En 1900 à l’orée du siècle le cycliste se bardait de boyaux en cas de crevaison, en 2018, on peut prendre une batterie de charge en plus de sa pompe à vélo !!! Comme quoi les temps changent.

 

Cela étant le dérailleur mécanique reste une source fiable, à l’abri des pannes électriques. Cependant rien n’est infaillible, car pour la petite histoire je roulais l’autre jour en VTT quand mon pignon resta bloqué également sur le petite braquet, ici le câble s’était rompu et impossible de passer les vitesses, pourtant ce n’était pas une batterie mais un bon vieux câble, mais cette fois peut être trop vieux… Résultat même punition rentrer avec une seule vitesse ! Certes c’est la mode des vélos « fixies » à une seule vitesse, mais quand même il faut pas pousser… cela s’appelle la loi des séries et ici batterie ou câble, rien n’y fait, comme disent les arabes « mektoub » (c’était écrit). 

 

 

3°) FORT CUISSARD :

 

 

Arrivé à notre pause après les 33 premiers kilomètres, nous nous arrêtons pour le casse-croute énergétique.
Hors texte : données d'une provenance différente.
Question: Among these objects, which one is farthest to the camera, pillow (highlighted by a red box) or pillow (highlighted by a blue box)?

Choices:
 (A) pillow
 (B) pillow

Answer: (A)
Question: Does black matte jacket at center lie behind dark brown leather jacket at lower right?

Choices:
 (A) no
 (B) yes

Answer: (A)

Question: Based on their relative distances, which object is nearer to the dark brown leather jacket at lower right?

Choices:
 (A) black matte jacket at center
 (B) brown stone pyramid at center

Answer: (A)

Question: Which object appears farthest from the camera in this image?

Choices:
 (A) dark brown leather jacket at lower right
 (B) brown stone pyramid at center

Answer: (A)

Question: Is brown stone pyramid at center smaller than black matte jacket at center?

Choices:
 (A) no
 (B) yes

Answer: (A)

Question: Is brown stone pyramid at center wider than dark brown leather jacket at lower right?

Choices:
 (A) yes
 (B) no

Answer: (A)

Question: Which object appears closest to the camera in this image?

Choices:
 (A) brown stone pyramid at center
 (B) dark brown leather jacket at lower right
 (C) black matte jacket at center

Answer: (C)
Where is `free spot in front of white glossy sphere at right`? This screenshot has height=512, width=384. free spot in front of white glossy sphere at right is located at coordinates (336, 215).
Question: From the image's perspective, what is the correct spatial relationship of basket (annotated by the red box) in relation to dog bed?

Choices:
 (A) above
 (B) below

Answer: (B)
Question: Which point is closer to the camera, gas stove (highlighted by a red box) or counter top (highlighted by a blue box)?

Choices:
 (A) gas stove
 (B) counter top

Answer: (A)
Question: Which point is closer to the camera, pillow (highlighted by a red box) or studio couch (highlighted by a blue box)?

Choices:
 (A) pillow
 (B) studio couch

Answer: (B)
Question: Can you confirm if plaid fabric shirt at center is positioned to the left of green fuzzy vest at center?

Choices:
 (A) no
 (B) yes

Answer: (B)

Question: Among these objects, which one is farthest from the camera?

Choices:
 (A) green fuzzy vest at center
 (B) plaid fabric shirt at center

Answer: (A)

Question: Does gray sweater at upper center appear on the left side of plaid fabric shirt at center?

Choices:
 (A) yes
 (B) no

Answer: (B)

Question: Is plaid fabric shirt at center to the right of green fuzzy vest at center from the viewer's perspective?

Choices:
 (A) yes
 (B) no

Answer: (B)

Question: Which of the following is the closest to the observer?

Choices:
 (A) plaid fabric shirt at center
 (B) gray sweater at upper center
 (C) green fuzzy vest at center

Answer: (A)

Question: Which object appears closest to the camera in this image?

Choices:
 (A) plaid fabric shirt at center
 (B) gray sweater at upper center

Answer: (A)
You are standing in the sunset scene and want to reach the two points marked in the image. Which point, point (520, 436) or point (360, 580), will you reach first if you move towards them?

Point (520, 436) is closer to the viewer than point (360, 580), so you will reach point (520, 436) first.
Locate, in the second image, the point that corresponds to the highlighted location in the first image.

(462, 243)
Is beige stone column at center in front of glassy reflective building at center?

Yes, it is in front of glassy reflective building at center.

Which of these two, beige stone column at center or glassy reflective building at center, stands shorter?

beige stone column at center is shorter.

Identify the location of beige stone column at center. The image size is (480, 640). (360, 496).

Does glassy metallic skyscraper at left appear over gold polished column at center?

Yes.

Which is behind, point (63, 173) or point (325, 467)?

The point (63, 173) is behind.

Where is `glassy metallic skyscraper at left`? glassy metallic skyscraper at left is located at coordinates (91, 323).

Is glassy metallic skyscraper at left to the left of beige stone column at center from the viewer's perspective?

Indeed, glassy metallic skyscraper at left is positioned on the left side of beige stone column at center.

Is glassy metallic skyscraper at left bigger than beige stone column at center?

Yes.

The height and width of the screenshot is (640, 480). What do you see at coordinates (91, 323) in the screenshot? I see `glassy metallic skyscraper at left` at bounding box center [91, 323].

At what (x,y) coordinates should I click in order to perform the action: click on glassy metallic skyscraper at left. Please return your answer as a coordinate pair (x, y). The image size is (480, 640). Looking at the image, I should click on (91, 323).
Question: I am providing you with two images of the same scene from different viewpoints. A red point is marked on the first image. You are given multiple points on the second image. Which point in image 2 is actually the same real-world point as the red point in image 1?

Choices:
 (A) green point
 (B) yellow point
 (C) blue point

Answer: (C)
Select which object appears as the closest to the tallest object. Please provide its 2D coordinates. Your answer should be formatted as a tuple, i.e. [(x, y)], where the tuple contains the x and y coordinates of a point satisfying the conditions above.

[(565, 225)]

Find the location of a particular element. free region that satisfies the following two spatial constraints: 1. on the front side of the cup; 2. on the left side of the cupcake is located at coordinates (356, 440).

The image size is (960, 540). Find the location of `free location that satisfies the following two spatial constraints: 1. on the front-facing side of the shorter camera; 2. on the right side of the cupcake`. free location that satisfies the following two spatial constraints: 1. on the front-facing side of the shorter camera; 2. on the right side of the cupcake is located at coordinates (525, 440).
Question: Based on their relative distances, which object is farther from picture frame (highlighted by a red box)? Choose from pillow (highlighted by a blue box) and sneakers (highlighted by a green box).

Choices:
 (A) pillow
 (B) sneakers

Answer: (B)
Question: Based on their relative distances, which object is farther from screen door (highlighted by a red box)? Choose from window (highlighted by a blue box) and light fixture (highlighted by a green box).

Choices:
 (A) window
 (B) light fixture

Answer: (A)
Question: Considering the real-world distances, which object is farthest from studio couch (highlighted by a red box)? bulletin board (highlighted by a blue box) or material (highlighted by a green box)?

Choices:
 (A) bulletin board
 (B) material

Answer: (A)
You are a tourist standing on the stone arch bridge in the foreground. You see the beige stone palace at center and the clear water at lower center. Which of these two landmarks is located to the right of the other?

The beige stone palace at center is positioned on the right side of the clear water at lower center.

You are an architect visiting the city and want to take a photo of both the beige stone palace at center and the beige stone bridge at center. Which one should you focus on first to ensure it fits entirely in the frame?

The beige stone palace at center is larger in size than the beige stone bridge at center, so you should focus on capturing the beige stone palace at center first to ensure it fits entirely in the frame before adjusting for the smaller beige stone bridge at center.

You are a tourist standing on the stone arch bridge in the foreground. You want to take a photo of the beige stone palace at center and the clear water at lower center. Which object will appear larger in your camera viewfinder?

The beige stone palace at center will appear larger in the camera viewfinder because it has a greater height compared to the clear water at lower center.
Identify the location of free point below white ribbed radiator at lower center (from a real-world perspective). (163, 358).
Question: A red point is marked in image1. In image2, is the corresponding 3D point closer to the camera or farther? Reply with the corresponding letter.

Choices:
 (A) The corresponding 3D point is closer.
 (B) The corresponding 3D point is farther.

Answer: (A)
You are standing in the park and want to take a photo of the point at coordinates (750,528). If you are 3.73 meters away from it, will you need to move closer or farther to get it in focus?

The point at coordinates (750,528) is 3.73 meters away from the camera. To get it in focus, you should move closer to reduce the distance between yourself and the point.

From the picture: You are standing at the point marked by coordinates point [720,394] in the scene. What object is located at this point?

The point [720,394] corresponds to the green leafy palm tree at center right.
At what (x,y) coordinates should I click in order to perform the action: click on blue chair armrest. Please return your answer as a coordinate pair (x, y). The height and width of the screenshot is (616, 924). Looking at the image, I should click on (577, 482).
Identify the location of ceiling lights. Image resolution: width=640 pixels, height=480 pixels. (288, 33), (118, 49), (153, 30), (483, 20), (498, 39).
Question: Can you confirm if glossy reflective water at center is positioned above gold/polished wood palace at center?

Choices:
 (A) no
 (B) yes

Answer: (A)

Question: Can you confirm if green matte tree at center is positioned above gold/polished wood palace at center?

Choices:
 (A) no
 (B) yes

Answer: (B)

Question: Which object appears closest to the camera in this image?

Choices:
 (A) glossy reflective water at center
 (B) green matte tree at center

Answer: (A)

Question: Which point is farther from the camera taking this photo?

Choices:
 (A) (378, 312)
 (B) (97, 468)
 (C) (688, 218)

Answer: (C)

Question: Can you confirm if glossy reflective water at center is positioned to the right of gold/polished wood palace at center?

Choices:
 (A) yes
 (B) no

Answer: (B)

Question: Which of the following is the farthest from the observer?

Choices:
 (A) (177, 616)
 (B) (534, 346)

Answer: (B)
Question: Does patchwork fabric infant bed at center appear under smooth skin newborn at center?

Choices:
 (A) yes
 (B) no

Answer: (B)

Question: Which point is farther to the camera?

Qui prend sa barre de céréale ou ses pattes de fruit, et une franche rigolade commença à fuser quand Thierry remarqua que notre Lapin avait un bidon étrange, jaune et rouge, qui ressemblait à un bidon de moutarde, et il s’est dit « il carbure à la moutarde c’est pour cela qu’il roule avec le feu au c… »… Rire général de l’équipe 3, et voilà que Thierry inspiré par l’esprit de Thierry le Luron lui dit « si tu portais une perruque tu ressemblerais au Père Fourras » de Fort Boyard… puis d’autres cyclos renchérissent en disant « mais non, tu ressembles au mec qui joue dans Camping Paradis »… et les comparaisons cinématographiques avec notre lapin fusent de toute part, jusqu’a un gendarme de Saint-Tropez !!!!

 

Oui vous l’aurez deviné c’est une vraie vedette notre Michel dit « le Lapin ».

 

Puis on se dit qu’on devraient tous s’inscrire à Fort Boyard, avec nous cela aurait de la gueule !! Mais qui osera faire l’épreuve du vélo de Fort Boyard, vous savez rouler sur une poutre dans le vide à 20 mètres de hauteur pour aller prendre l’indice ! Et Thierry de dire « bah tu roules sans regarder en bas, droit devant et tu prends l’indice » comme quoi on doute de rien au Groupe 3.

 

Avec nous Fort Boyard, deviendrait Fort Cuissard avec nos cuissards jaunes et bleus.

 

Et on verrait bien Thierry lutter contre Mister Boo et Serge P répondre aux questions du Père Fourras, quant au Lapin, inutile de dire qu’il en irait en compter à la Reine Blanche !

 

Un moment donné sur ces échanges plein d’humour notre groupe 3 s’était transformé en Fort Cuissard.

 

EPILOGUE :

 

Ce parcours de reprise pour plusieurs d'entre vous fut un vrai plaisir, nous sommes passé à travers bois avec une partie dans la Forêt de Saint-Germain, on aurait pu se croire en VTT pendant un moment, cela faisait du bien de sentir la fraîcheur avec cette chaleur qui montait inexorablement sur le bitume.

 

Après cette folle matinée, où nous avons roulé fort et vite, le Lapin était cuit comme ma batterie, pour ma reprise je m’écroulais sur mon lit cuit également, et on s’est donné rendez-vous à jeudi prochain pour de nouvelles aventures cyclistes.

 

 

 

 

 

 

 

 

 

 

 

 

 

 

 

 

Galleries de photographies :

Données GPS - Jonathan Groupe 3

Charge de la batterie !

HUMOUR

Quelquefois les designers de nos bidons vélos commettent quelques étranges copies... Il est vrai qu'entre le bidon du Lapin et un bidon de moutarde de Dijon les différences sont minimes... même couleurs. Qui de qui à imité les couleurs du maillot Jaune? sourire. Notre Lapin carbure-t-il à la moutarde de Dijon d'où sa légendaire rapidité?